Einheimische Schlangen (jeweils Teil der obigen Sonderausstellungen)

In der Ausstellung werden alle 6 einheimischen Schlangenarten gezeigt, nämlich die ungiftigen Schlangen wie Äskulapnatter, Schlingnatter, Ringelnatter und Würfelnatter, aber auch Giftschlangen wie die Kreuzotter und die Sandviper.

WÜRFELNATTER
Wuerfelnatter
Dice Snake (Natrix tessellata) UNGIFTIG

Verbreitung: Mitteleuropa, Italien ohne Sizilien, Alpenländer, Südpolen, CSFR, Balkanländer einschl, Griechenland, Kreta, Türkei, NW- Syrien, Südrussland, in Asien bis NW-Indien und Westchina
Länge: 60 - 90cm - eierlegend, tagaktiv
Nahrung: Fische, Frösche, Molche
Lebensraum: Uferbereich von langsam fließenden Gewässern mit reichhaltiger Ufervegetation

Die nach oben gerichteten Augen ermöglichen der Würfelnatter fast ganz unter Wasser zu liegen und trotzdem die Umgebung zu beobachten, Wassernattern haben am Ende der Lunge einen Luftsack, In diesem können sie vor Tauchgängen Luft speichern und dementsprechend oft stundenlang unter Wasser bleiben. Die Würfelnatter ist in ihrem Bestand besonders stark gefährdet. Verunreinigung der Gewässer und fehlende Jungfische für die Jungschlangen sind die Hauptprobleme. Es sind bereits Schutzprogramme für sie ausgearbeitet,

KREUZOTTER

European Viper (Vipera berus)
GIFTIG Serum; Europa

Verbreitung: Nord.-u.Mitteleuropa bis etwas über den Polarkreis hinaus, Polen Tschechien, Slowakei, nördl. Russland bis zur Insel Sachalin
Länge: 75 cm - lebendgebärend - tagaktiv
Nahrung; Mäuse, Eidechsen, Frösche
Lebensraum: südl.

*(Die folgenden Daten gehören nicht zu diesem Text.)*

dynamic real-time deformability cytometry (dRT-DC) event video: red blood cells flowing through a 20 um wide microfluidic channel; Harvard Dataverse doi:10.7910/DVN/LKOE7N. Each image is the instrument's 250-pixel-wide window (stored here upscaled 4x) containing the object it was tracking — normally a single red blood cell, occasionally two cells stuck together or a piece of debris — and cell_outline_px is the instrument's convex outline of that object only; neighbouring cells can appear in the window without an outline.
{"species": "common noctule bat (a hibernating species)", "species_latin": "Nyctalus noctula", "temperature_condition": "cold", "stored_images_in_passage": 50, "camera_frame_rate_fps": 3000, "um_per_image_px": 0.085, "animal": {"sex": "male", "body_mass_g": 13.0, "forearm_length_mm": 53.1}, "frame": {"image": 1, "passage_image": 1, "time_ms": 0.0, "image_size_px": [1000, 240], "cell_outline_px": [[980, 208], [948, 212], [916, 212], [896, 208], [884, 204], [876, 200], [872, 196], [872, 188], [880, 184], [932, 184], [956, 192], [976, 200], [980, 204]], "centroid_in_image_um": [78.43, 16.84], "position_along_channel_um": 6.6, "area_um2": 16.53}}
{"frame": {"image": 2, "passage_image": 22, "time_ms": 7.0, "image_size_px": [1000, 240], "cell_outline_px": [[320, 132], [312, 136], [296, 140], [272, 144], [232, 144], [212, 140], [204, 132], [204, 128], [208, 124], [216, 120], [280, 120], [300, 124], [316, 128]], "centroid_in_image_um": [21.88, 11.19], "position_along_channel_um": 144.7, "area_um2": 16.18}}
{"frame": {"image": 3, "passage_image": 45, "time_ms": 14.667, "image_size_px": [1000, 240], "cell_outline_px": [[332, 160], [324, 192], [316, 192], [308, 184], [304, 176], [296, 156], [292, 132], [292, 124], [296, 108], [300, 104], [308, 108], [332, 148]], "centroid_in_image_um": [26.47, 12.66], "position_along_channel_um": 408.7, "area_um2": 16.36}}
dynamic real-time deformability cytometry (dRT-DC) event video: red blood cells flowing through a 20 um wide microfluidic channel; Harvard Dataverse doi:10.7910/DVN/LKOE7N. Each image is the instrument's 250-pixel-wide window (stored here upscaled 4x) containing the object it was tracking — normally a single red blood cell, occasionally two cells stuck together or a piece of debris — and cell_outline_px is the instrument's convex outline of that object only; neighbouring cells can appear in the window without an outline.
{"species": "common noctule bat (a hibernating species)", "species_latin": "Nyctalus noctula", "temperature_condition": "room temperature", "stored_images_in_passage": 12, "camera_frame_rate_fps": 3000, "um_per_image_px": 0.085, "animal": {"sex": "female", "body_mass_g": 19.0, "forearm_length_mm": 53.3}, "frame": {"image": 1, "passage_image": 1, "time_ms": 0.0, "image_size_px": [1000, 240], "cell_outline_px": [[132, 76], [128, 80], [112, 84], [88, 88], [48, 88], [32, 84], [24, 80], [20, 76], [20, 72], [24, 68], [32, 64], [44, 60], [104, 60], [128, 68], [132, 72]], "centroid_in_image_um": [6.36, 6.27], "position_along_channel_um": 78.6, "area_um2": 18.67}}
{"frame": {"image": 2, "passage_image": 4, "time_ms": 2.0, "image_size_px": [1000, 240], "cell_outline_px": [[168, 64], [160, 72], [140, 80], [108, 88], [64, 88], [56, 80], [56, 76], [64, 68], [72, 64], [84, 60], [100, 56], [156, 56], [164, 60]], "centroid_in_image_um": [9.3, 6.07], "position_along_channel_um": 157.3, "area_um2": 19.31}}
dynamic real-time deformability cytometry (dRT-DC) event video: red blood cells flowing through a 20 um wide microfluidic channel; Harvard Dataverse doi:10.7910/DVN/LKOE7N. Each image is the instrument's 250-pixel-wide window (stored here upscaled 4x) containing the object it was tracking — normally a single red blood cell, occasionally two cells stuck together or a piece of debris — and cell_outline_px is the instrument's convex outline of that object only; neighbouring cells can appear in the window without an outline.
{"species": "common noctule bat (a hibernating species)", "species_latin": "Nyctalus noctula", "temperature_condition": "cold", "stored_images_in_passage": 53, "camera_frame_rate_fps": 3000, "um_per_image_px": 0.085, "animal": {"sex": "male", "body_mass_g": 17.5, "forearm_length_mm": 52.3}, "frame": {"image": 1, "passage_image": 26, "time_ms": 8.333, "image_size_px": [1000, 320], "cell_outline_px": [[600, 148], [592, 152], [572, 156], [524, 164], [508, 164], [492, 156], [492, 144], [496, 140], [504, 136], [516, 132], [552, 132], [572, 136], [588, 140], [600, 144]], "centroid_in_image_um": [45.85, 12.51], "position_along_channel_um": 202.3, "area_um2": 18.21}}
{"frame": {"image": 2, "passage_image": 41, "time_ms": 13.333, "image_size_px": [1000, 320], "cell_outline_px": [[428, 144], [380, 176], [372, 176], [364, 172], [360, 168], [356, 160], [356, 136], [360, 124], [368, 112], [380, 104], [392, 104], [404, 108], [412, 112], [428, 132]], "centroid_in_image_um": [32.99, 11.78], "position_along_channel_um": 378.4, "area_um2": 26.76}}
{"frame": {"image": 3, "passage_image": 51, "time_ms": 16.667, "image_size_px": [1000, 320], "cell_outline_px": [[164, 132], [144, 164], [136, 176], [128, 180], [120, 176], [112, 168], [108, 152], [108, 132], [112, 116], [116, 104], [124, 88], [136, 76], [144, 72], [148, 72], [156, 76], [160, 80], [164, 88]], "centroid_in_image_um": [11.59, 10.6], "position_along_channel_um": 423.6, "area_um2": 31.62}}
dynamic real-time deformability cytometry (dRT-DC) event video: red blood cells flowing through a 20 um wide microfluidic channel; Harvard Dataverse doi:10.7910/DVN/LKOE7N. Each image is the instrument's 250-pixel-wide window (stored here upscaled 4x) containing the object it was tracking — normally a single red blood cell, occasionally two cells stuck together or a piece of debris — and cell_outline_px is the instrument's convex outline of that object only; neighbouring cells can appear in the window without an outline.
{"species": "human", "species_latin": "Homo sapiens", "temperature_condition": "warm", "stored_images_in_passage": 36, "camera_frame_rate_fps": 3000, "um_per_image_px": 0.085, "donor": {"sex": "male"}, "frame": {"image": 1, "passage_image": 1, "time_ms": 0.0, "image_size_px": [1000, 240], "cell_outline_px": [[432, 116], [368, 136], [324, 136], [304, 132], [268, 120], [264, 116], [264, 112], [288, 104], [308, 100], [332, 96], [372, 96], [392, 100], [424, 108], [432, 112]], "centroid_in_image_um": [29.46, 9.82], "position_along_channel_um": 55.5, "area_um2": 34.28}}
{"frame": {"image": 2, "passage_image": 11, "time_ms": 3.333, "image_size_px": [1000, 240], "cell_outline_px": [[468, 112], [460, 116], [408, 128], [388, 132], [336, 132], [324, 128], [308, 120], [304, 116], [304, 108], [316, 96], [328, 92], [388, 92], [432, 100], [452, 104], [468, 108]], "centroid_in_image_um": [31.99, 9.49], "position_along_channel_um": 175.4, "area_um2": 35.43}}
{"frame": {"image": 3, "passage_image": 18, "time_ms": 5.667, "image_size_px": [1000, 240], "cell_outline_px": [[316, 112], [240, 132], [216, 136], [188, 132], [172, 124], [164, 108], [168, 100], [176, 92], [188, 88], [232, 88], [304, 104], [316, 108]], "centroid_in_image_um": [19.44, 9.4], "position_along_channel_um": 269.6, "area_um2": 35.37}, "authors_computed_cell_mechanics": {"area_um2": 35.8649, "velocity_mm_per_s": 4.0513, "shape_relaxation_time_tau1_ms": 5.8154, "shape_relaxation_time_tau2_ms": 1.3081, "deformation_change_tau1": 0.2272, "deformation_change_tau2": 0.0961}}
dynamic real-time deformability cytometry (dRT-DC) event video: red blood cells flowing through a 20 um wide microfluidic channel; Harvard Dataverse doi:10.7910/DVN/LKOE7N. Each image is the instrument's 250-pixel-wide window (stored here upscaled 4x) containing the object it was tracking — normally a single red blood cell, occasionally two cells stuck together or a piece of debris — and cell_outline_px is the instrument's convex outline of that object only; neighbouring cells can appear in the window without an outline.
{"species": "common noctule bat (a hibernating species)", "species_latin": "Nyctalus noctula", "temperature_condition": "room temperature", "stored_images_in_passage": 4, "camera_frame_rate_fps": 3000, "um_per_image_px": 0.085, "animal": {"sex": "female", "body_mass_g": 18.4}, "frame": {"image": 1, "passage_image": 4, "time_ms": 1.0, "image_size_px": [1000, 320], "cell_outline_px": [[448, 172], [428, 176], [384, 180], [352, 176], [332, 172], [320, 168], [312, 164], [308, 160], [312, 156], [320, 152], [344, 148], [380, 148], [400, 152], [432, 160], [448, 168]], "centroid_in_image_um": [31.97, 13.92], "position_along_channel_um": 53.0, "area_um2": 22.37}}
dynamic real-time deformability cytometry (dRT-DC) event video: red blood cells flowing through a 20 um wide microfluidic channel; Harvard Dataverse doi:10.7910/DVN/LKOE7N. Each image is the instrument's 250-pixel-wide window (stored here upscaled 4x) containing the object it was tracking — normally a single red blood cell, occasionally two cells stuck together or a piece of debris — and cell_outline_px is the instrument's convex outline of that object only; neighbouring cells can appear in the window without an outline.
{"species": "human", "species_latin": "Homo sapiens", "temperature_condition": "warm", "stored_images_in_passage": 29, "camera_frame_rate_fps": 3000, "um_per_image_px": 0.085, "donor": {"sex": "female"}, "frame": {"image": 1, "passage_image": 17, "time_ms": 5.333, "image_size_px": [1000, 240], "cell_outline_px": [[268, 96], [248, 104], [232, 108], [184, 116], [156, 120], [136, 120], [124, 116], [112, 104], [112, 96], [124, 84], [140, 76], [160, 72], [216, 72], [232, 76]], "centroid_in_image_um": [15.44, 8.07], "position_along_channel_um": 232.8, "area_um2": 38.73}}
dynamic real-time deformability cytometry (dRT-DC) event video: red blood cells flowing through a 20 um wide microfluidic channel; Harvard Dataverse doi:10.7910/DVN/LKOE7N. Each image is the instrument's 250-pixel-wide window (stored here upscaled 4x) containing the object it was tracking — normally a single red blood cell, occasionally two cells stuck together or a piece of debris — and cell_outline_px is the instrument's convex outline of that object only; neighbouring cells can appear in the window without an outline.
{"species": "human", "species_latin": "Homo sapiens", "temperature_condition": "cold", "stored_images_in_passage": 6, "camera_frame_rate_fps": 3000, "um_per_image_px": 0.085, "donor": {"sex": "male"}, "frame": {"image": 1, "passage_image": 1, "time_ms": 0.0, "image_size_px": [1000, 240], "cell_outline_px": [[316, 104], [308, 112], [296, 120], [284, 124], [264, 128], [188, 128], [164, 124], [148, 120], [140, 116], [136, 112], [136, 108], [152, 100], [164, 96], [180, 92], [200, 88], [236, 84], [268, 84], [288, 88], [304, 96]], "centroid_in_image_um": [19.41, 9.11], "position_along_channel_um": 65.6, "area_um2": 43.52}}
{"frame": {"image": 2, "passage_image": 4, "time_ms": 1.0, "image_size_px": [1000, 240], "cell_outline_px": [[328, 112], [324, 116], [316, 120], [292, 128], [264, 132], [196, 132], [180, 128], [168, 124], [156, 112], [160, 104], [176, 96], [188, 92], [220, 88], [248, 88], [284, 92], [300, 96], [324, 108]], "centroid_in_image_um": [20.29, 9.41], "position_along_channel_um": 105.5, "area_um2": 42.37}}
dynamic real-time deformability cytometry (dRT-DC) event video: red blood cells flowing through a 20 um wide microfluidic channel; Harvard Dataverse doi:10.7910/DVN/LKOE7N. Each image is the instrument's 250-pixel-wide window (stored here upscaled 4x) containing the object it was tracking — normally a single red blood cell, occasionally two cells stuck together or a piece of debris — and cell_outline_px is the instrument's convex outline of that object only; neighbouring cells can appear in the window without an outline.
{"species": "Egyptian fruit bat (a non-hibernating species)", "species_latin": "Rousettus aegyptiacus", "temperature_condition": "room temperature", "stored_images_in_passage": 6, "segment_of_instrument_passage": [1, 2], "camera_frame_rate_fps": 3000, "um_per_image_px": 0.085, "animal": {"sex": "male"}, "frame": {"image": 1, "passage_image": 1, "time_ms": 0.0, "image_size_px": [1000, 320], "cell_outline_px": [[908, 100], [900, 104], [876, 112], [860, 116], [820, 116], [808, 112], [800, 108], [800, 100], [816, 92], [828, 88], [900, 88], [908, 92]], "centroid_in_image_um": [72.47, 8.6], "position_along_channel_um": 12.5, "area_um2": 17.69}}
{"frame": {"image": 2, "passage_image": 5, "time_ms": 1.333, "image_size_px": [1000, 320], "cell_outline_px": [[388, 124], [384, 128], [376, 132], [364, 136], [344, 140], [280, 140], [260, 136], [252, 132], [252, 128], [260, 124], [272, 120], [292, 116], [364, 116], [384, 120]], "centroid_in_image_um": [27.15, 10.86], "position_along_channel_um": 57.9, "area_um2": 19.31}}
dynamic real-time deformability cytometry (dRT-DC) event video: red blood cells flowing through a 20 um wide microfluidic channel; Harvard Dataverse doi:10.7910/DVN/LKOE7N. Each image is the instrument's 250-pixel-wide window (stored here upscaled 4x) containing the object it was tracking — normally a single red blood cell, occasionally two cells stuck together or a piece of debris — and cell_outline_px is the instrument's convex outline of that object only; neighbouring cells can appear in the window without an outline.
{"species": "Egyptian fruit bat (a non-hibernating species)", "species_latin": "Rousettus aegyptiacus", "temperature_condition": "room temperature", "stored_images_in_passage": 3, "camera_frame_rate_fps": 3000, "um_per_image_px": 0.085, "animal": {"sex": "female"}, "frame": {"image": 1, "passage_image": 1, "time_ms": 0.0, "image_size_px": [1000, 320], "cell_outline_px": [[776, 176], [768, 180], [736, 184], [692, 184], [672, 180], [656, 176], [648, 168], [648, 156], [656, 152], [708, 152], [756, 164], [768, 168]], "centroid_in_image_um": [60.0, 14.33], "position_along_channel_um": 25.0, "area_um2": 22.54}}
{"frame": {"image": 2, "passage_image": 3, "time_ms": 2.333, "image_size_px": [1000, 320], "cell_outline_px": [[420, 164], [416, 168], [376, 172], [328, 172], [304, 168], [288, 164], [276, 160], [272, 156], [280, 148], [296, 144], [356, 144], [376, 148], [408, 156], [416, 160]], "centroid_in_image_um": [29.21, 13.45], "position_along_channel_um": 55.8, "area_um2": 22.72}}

Bergseiten bis auf 3.000 m, Moorgebiete, Sümpfe, Heide, Steinbrüche, Waldränder Kreuzottern gibt es in vielen verschiedenen Farbvarianten, z.B. rot, silbrig, grau, graublau, olivgrün, gelblich, braun, schwärz.

Der Volksmund hat ihr immer wieder verschiedene Namen gegeben; Viper, Beißwurm, Kupferotter, Höllenotter, Springviper usw. Das durchlaufende Zickzackband am Rücken ist in Europa ein Erkennungsmerkmal für Giftschlangen,

Übrigens: ob man Viper oder Otter sagt: es ist dasselbe. Alle Schlangen sind wechselwarm, d.h. ihre bevorzugte Körpertemperatur zwischen 32 o und 38° C. erreichen sie nur mit Hilfe der Sonne.Wenn die nicht scheint, geht es ihnen nicht so gut.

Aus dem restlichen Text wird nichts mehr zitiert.